BEGIN Document extract

Dragon Laffs #2287


Let me start off with an apology.  I am so ridiculously far behind in my emails that I know that I’ve disappointed someone.  Whoever you are, I’m sorry.  I try to run through them and find the personal from the submissions, but I know…I KNOW I’ve missed several.  I owe out several personal emails that I really want to send, so please, bare with me my friends.  

Plus, the spirit is beating me up again about two more topics He wants me to write about.  And believe it or not, I have to mow my lawn!  We’ve had like 4 or 5 days of nice weather around here and my backyard is beginning to look like a jungle already!  That’s an April thing!  I got two more weeks!  NOT FAIR!!!

So, that’s in my immediate future.

Many of you have written or left comments about my … not sure what the word is that I’m looking for … (wow!  Now, that’s not good for a writer to admit.) exigencent foray down to Florida.  Yeah, that’s about as polite as I could possibly be.  Anyway, many of you have said that you are amazed at how I managed to work through it all as well as I did.  I want to emphasize to you all that I had help.  I was propped up quite well by God the entire time I was down there.  I know for a fact that had the old me gone down there, you’d be wondering right now why you haven’t heard from me because I WOULD have torn that place up and I would be in jail asking for someone to come bail me out. 

‘Nuff said.

So, I want to give you guys a full issue today, and I want to try and give you guys a full issue on Monday, and I want to try to get through a good portion of these emails, and I want to mow my lawn tomorrow, and I want to get some well deserved sleep, and … well … you see my point.

So….

That figures!  Yeah, just rub it in March!

Thanks to Stephanie for this next one (that she sent me on Feb 22nd…just sayin’)

YOU HAVE GOT TO CLICK ON THIS AND WATCH THIS FACEBOOK REEL!!!  I could probably find it on YouTube, but I’m in a hurry https://www.facebook.com/reel/1655995611874768

And this is the best clip I could find of the actual event the comedian is talking about.  But before you watch the video, watch the link above.

I’m doomed!

A man saw a snake being burned to death and decided to take it out of the fire. When he did, the snake bit him causing excruciating pain. The man dropped the snake, and the reptile fell right back into the fire.
 
So, the man looked around and found a metal pole and used it to take the snake out of the fire, saving its life.
 
Someone who was watching approached the man and said: “That snake bit you. Why are you still trying to save it?”
 
The man replied: “The nature of the snake is to bite, but that’s not going to change my nature, which is to help.”
 
Do not change your nature simply because someone harms you. Do not lose your good heart, but learn to take precautions.

“Good Evening Sir.  I’m with the Fuller Brush Company.”

Oh come on, Pete!  We’re not gonna start this again, are we?

Two guys grow up together, but after college one moves to New York and the other to Washington. They agree to meet every ten years in Florida to play golf and catch up with each other.

END Document extract
BEGIN Record extracts

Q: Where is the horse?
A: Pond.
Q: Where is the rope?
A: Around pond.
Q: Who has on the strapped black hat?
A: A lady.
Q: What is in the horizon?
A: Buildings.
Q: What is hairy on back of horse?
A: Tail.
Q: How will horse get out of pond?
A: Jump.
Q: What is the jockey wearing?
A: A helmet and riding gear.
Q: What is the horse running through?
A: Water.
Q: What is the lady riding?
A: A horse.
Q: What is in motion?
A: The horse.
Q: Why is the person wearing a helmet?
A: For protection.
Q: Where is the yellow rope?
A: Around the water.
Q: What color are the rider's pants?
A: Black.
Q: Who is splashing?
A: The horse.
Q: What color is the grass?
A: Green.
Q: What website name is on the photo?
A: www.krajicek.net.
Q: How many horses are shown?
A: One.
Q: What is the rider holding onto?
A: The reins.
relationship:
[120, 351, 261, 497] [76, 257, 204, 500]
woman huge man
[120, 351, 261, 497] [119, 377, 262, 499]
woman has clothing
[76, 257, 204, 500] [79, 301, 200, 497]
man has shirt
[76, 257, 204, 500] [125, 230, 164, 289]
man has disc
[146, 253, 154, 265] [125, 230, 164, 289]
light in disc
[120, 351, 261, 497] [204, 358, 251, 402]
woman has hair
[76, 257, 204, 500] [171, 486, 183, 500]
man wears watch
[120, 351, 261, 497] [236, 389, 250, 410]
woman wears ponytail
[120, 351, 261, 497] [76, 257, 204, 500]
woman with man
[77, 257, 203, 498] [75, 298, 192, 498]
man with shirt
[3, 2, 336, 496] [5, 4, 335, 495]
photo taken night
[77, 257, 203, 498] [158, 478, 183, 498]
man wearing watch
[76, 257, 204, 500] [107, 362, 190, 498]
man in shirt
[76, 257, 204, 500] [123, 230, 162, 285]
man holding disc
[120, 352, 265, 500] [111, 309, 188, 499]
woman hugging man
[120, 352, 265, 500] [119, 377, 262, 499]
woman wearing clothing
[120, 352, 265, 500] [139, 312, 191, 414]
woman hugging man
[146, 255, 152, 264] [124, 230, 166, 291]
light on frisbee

END Record extracts
BEGIN Record extracts

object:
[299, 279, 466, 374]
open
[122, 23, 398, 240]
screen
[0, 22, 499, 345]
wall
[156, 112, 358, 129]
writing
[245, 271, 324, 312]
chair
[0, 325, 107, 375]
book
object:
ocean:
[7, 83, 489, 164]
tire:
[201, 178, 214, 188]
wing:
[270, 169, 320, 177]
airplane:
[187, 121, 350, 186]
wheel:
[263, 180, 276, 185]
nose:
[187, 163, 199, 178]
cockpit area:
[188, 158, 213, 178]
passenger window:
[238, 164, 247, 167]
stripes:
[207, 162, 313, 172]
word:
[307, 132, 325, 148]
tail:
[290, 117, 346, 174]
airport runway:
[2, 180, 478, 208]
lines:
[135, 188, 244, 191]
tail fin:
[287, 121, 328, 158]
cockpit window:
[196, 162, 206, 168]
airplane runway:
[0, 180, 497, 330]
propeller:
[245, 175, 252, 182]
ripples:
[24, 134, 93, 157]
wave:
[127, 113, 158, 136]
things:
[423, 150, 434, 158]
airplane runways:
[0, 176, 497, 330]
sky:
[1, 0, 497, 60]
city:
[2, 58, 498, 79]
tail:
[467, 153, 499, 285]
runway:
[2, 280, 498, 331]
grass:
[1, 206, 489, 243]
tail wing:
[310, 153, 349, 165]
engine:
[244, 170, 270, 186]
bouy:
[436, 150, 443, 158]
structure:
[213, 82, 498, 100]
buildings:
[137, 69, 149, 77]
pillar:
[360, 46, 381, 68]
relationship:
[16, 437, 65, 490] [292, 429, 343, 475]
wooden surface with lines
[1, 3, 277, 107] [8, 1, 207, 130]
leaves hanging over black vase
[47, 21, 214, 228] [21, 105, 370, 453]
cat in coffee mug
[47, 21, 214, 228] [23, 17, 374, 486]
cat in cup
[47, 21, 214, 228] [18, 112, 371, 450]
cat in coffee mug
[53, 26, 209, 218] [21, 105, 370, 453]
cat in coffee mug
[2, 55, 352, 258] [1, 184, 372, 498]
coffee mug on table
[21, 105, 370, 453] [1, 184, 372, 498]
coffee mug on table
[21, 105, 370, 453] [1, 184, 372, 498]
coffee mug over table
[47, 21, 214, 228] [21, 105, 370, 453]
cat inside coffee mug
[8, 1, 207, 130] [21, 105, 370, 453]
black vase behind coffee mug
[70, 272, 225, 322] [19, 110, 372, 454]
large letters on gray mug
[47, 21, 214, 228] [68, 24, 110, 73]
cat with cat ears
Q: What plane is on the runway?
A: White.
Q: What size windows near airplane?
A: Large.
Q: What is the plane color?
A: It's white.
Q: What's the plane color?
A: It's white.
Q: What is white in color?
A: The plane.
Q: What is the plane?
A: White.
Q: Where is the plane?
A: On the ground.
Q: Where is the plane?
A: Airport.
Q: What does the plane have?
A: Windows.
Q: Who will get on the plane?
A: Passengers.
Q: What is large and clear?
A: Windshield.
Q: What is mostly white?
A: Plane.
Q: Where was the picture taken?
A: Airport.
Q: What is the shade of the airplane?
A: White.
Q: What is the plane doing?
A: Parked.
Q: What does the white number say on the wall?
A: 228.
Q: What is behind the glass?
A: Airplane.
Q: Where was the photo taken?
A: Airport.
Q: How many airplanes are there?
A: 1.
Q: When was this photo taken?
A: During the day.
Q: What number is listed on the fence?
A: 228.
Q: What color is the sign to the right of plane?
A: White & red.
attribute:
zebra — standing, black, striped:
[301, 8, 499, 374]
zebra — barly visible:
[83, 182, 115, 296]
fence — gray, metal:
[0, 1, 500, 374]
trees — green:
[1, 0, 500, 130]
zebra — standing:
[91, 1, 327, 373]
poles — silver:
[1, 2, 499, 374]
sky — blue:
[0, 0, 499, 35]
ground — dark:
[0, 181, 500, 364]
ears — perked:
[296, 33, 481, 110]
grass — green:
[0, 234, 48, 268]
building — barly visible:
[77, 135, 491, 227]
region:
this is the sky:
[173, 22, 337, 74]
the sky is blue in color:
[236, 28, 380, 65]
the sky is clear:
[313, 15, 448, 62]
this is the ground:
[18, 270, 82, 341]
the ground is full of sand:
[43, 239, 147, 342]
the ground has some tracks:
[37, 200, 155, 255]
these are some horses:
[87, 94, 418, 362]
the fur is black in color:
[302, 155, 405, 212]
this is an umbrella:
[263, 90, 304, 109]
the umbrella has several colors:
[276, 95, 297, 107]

END Record extracts

§ Work instructions:
Pick up the Dragon Laffs humor newsletter after its last sentence and keep it going.

§ Response below:
At age 32 they meet, finish their round of golf and head for lunch. “Where you wanna go?” “Hooters.” “Why Hooters?” “They have those servers with the big boobs, the tight shorts and the gorgeous legs.” “You’re on.”

At age 42, they meet and play golf again “Where you wanna go for lunch?” “Hooters.” “Again? Why?” “They have cold beer, big screen TVs, and side action on the games.” “OK.”

At age 52 they meet and play again. “So where you wanna go for lunch?” “Hooters.” “Why?” “The food is pretty good and there’s plenty of parking.” “OK.”

At age 62 they meet again. After a round of golf, one says, “Where you wanna go?” “Hooters.” “Why?” “Wings are half price and the food isn’t too spicy.” “Good choice”

At age 72 they meet again. Once again, after a round of golf, one says, “Where shall we go for lunch?” “Hooters.” “Why?” “They have six handicapped parking spaces right by the door and they have senior discounts.” “Great choice.”

At age 82 they meet and play again. “Where should we go for lunch?” “Hooters.” “Why?” “Because we’ve never been there before.” “Okay, let’s give it a try.”

The Boy, the Donkey and the Old Man

 An old man, a boy and a donkey were going to town. The boy rode on the donkey and the old man walked. As they went along they passed some people who remarked it was a shame the old man was walking and the boy was riding. The man and boy thought maybe the critics were right, so they changed positions.

Later, they passed some people that remarked, “What a shame, he makes that little boy walk.” They then decided they both would walk!

Soon they passed some more people who thought they were stupid to walk when they had a decent donkey to ride. So they both rode the donkey.

Now they passed some people that shamed them by saying how awful to put such a load on a poor donkey. The boy and man said they were probably right, so they decided to carry the donkey.

As they crossed the bridge, they lost their grip on the animal and it fell into the river and drowned. The moral of the story? If you try to please everyone, you might as well kiss your ass good-bye.

Here’s another one you have to click on!  Especially if you are a fan of this group.  And isn’t everyone? https://www.facebook.com/reel/266045949777776

Yeah, yeah…and there are more than twice as many people working at Disney World than live in my county in Indiana.

Places to Go

I have been in many places, but I’ve never been in Cahoots …  

–      Apparently, you can’t go alone –

–      You have to be in Cahoots with someone. 

I’ve also never been in Cognito …

–      I hear no one recognizes you there. 

I have, however, been in Sane …

–      They don’t have an airport; 

–      You have to be driven there.  

–      I have made several trips there, 

o   Thanks to my friends, family and work. 

I would like to go to Conclusions …

–      But you have to jump, 

–      And I’m not too much on physical activity anymore. 

I have also been in Doubt …

–      That is a sad place to go, 

–      And I try not to visit there too often. 

I’ve been in Flexible…

–      But only when it was very important to stand firm. 

Sometimes I’m in Capable …

–      And I go there more often as I’m getting older. 

One of my favorite places to be is in Suspense! …  

–      It really gets the adrenalin flowing and pumps up the old heart. 

–      At my age I need all the stimuli I can get. 

I may have been in Continent …

–      But I don’t remember what country I was in.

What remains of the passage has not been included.